Repeat precisely the span of lines below that opens with the line containing "cumulative application rate." and closes with the line containing "Acute oral and", both included.

(Stored data)
━━━━━━━━━━━━━━━━

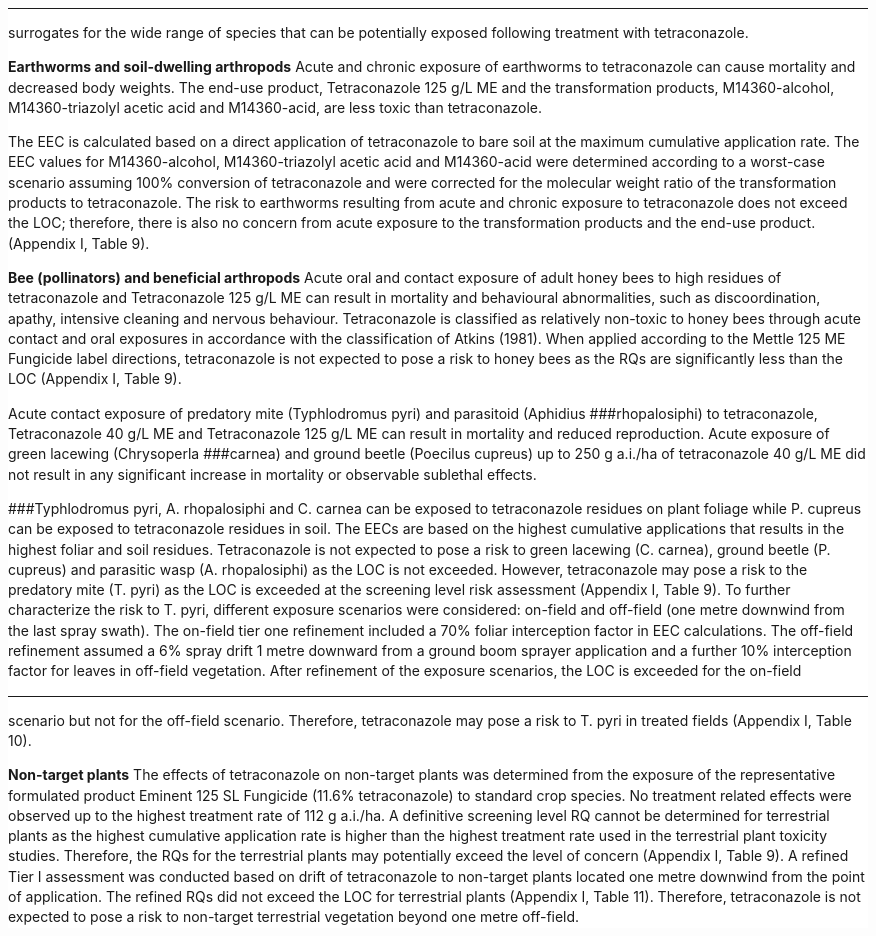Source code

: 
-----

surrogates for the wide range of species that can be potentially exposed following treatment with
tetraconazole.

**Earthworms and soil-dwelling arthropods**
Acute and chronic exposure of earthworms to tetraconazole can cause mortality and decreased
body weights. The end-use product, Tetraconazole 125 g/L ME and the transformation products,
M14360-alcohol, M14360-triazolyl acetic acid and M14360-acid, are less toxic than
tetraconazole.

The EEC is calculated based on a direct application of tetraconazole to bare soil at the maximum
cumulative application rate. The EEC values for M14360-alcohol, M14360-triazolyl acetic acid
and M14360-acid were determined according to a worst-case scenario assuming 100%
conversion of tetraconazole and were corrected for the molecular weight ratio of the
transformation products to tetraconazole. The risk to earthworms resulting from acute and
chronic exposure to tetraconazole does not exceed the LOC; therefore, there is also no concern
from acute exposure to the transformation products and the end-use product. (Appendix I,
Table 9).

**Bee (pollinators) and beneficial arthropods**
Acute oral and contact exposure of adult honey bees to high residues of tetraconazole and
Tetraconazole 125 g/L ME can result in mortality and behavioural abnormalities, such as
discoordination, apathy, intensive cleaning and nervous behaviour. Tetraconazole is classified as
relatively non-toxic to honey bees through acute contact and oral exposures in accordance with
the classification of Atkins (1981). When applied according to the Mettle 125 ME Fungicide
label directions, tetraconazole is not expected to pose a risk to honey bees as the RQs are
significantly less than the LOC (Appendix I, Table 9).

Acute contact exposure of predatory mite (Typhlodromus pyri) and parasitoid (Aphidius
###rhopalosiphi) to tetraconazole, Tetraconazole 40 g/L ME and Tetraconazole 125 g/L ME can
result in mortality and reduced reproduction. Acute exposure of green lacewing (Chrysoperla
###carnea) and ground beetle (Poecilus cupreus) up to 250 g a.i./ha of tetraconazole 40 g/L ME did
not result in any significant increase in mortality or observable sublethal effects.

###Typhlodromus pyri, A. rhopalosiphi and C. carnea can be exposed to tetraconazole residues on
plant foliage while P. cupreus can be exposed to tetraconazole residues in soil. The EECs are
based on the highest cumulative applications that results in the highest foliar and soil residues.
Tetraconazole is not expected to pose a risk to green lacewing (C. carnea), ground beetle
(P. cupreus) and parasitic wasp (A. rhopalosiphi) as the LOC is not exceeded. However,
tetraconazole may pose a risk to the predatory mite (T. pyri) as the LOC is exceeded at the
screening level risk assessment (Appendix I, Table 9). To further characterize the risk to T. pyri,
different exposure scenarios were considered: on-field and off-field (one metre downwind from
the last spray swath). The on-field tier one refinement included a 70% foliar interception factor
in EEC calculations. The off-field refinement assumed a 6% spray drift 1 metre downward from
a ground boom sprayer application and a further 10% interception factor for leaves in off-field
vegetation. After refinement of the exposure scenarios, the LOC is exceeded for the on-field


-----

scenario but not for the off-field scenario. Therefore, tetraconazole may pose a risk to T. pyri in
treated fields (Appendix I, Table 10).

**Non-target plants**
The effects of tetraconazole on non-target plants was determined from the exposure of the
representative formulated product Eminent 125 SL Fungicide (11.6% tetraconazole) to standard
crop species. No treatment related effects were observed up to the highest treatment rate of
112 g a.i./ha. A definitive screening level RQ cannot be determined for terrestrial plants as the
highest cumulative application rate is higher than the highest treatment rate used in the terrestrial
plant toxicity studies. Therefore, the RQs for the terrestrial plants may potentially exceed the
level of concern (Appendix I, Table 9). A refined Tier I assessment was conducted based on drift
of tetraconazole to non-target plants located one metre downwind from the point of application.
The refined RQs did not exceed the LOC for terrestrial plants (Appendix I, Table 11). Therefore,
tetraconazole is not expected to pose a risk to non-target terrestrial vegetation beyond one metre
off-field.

━━━━━━━━━━━━━━━━

- _ANSWER SECTION_:
cumulative application rate. The EEC values for M14360-alcohol, M14360-triazolyl acetic acid
and M14360-acid were determined according to a worst-case scenario assuming 100%
conversion of tetraconazole and were corrected for the molecular weight ratio of the
transformation products to tetraconazole. The risk to earthworms resulting from acute and
chronic exposure to tetraconazole does not exceed the LOC; therefore, there is also no concern
from acute exposure to the transformation products and the end-use product. (Appendix I,
Table 9).

**Bee (pollinators) and beneficial arthropods**
Acute oral and contact exposure of adult honey bees to high residues of tetraconazole and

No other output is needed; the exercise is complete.